[Opening RECORD SET section]
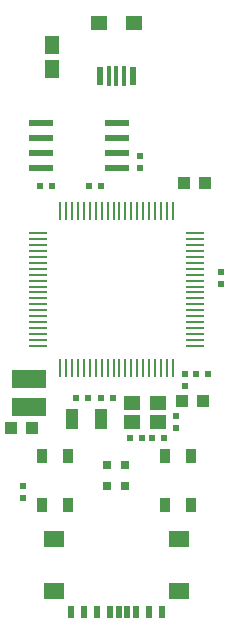
<source format=gbr>
G04 #@! TF.GenerationSoftware,KiCad,Pcbnew,5.1.0-rc2-unknown-036be7d~80~ubuntu16.04.1*
G04 #@! TF.CreationDate,2022-06-21T13:21:02+03:00*
G04 #@! TF.ProjectId,RT1010Py_Rev.C,52543130-3130-4507-995f-5265762e432e,C*
G04 #@! TF.SameCoordinates,Original*
G04 #@! TF.FileFunction,Paste,Top*
G04 #@! TF.FilePolarity,Positive*
%FSLAX46Y46*%
G04 Gerber Fmt 4.6, Leading zero omitted, Abs format (unit mm)*
G04 Created by KiCad (PCBNEW 5.1.0-rc2-unknown-036be7d~80~ubuntu16.04.1) date 2022-06-21 13:21:02*
%MOMM*%
%LPD*%
G04 APERTURE LIST*
%ADD10R,1.630000X0.230000*%
%ADD11R,0.230000X1.630000*%
%ADD12R,0.500000X1.000000*%
%ADD13R,1.754000X1.454000*%
%ADD14R,0.904000X1.304000*%
%ADD15R,0.800000X0.800000*%
%ADD16R,1.016000X1.016000*%
%ADD17R,0.550000X0.500000*%
%ADD18R,0.500000X0.550000*%
%ADD19R,1.000000X1.800000*%
%ADD20R,2.000000X0.600000*%
%ADD21R,1.400000X1.200000*%
%ADD22R,3.000000X1.600000*%
%ADD23R,1.270000X1.524000*%
%ADD24R,1.354000X1.254000*%
%ADD25R,0.500000X1.650000*%
%ADD26R,0.396120X1.721120*%
G04 APERTURE END LIST*
D10*
X144504518Y-80975000D03*
X144504518Y-81475000D03*
X144504518Y-81975000D03*
X144504518Y-82475000D03*
X144504518Y-88475000D03*
X144504518Y-88975000D03*
X144504518Y-89475000D03*
X144504518Y-89975000D03*
X144504518Y-90475000D03*
X157755482Y-90475000D03*
X157755482Y-89975000D03*
X157755482Y-89475000D03*
X157755482Y-88975000D03*
X157755482Y-88475000D03*
X157755482Y-87975000D03*
X157755482Y-87475000D03*
X157755482Y-86975000D03*
X157755482Y-86475000D03*
X157755482Y-85975000D03*
X157755482Y-85475000D03*
X157755482Y-84975000D03*
X157755482Y-84475000D03*
X157755482Y-83975000D03*
X157755482Y-83475000D03*
X157755482Y-82975000D03*
X157755482Y-82475000D03*
X157755482Y-81975000D03*
X157755482Y-81475000D03*
X157755482Y-80975000D03*
D11*
X146380000Y-92350482D03*
X146880000Y-92350482D03*
X147380000Y-92350482D03*
X147880000Y-92350482D03*
X148380000Y-92350482D03*
X148880000Y-92350482D03*
X149380000Y-92350482D03*
X149880000Y-92350482D03*
X150380000Y-92350482D03*
X150880000Y-92350482D03*
X151380000Y-92350482D03*
X151880000Y-92350482D03*
X152380000Y-92350482D03*
X152880000Y-92350482D03*
X153380000Y-92350482D03*
X153880000Y-92350482D03*
X154380000Y-92350482D03*
X154880000Y-92350482D03*
X155380000Y-92350482D03*
X155880000Y-92350482D03*
X155880000Y-79099518D03*
X155380000Y-79099518D03*
X154880000Y-79099518D03*
X154380000Y-79099518D03*
X153880000Y-79099518D03*
X153380000Y-79099518D03*
X152880000Y-79099518D03*
X152380000Y-79099518D03*
X151880000Y-79099518D03*
X151380000Y-79099518D03*
X150880000Y-79099518D03*
X150380000Y-79099518D03*
X149880000Y-79099518D03*
X149380000Y-79099518D03*
X148880000Y-79099518D03*
X148380000Y-79099518D03*
X147880000Y-79099518D03*
X147380000Y-79099518D03*
X146880000Y-79099518D03*
X146380000Y-79099518D03*
D10*
X144504518Y-83475000D03*
X144504518Y-83975000D03*
X144504518Y-84475000D03*
X144504518Y-84975000D03*
X144504518Y-85475000D03*
X144504518Y-85975000D03*
X144504518Y-86475000D03*
X144504518Y-86975000D03*
X144504518Y-87475000D03*
X144504518Y-87975000D03*
X144504518Y-82975000D03*
D12*
X147280000Y-113028000D03*
X148380000Y-113028000D03*
X149480000Y-113028000D03*
X150580000Y-113028000D03*
X151330000Y-113028000D03*
X152030000Y-113028000D03*
X152780000Y-113028000D03*
X153880000Y-113028000D03*
X154980000Y-113028000D03*
D13*
X156430000Y-111278000D03*
X145830000Y-111278000D03*
X156430000Y-106828000D03*
X145830000Y-106828000D03*
D14*
X146998000Y-99779000D03*
X146998000Y-103929000D03*
X144848000Y-99779000D03*
X144848000Y-103929000D03*
D15*
X150368000Y-100584000D03*
X151892000Y-100584000D03*
D16*
X142240000Y-97409000D03*
X144018000Y-97409000D03*
X158623000Y-76708000D03*
X156845000Y-76708000D03*
X156718000Y-95123000D03*
X158496000Y-95123000D03*
D17*
X156210000Y-96393000D03*
X156210000Y-97409000D03*
D18*
X153289000Y-98298000D03*
X152273000Y-98298000D03*
X150876000Y-94869000D03*
X149860000Y-94869000D03*
X147701000Y-94869000D03*
X148717000Y-94869000D03*
D17*
X160020000Y-84201000D03*
X160020000Y-85217000D03*
D18*
X148844000Y-76962000D03*
X149860000Y-76962000D03*
D17*
X156972000Y-92837000D03*
X156972000Y-93853000D03*
D18*
X157861000Y-92837000D03*
X158877000Y-92837000D03*
X145669000Y-76962000D03*
X144653000Y-76962000D03*
X155194000Y-98298000D03*
X154178000Y-98298000D03*
D17*
X143256000Y-102362000D03*
X143256000Y-103378000D03*
X153162000Y-75438000D03*
X153162000Y-74422000D03*
D15*
X150368000Y-102362000D03*
X151892000Y-102362000D03*
D14*
X155262000Y-103929000D03*
X155262000Y-99779000D03*
X157412000Y-103929000D03*
X157412000Y-99779000D03*
D19*
X149840000Y-96647000D03*
X147340000Y-96647000D03*
D20*
X144720000Y-75438000D03*
X144720000Y-74168000D03*
X144720000Y-72898000D03*
X144720000Y-71628000D03*
X151190000Y-71628000D03*
X151190000Y-72898000D03*
X151190000Y-74168000D03*
X151190000Y-75438000D03*
D21*
X154643000Y-96939000D03*
X152443000Y-95339000D03*
X152443000Y-96939000D03*
X154643000Y-95339000D03*
D22*
X143764000Y-93288000D03*
X143764000Y-95688000D03*
D23*
X145669000Y-67056000D03*
X145669000Y-65024000D03*
D24*
X149630000Y-63116000D03*
X152630000Y-63116000D03*
D25*
X149742500Y-67666000D03*
D26*
X150480000Y-67666000D03*
X151130000Y-67666000D03*
X151780000Y-67666000D03*
D25*
X152517500Y-67666000D03*
M02*

</source>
[Closing RECORD SET section]
** YOUR INSTRUCTIONS **
Among the entries above, the line containing "X157755482Y-83475000D03*", the line containing "X149380000Y-92350482D03*", and all lines between them are to be restated word for word; nothing else belongs in the reply.

** REPLY TO THE EXERCISE **
X157755482Y-83475000D03*
X157755482Y-82975000D03*
X157755482Y-82475000D03*
X157755482Y-81975000D03*
X157755482Y-81475000D03*
X157755482Y-80975000D03*
D11*
X146380000Y-92350482D03*
X146880000Y-92350482D03*
X147380000Y-92350482D03*
X147880000Y-92350482D03*
X148380000Y-92350482D03*
X148880000Y-92350482D03*
X149380000Y-92350482D03*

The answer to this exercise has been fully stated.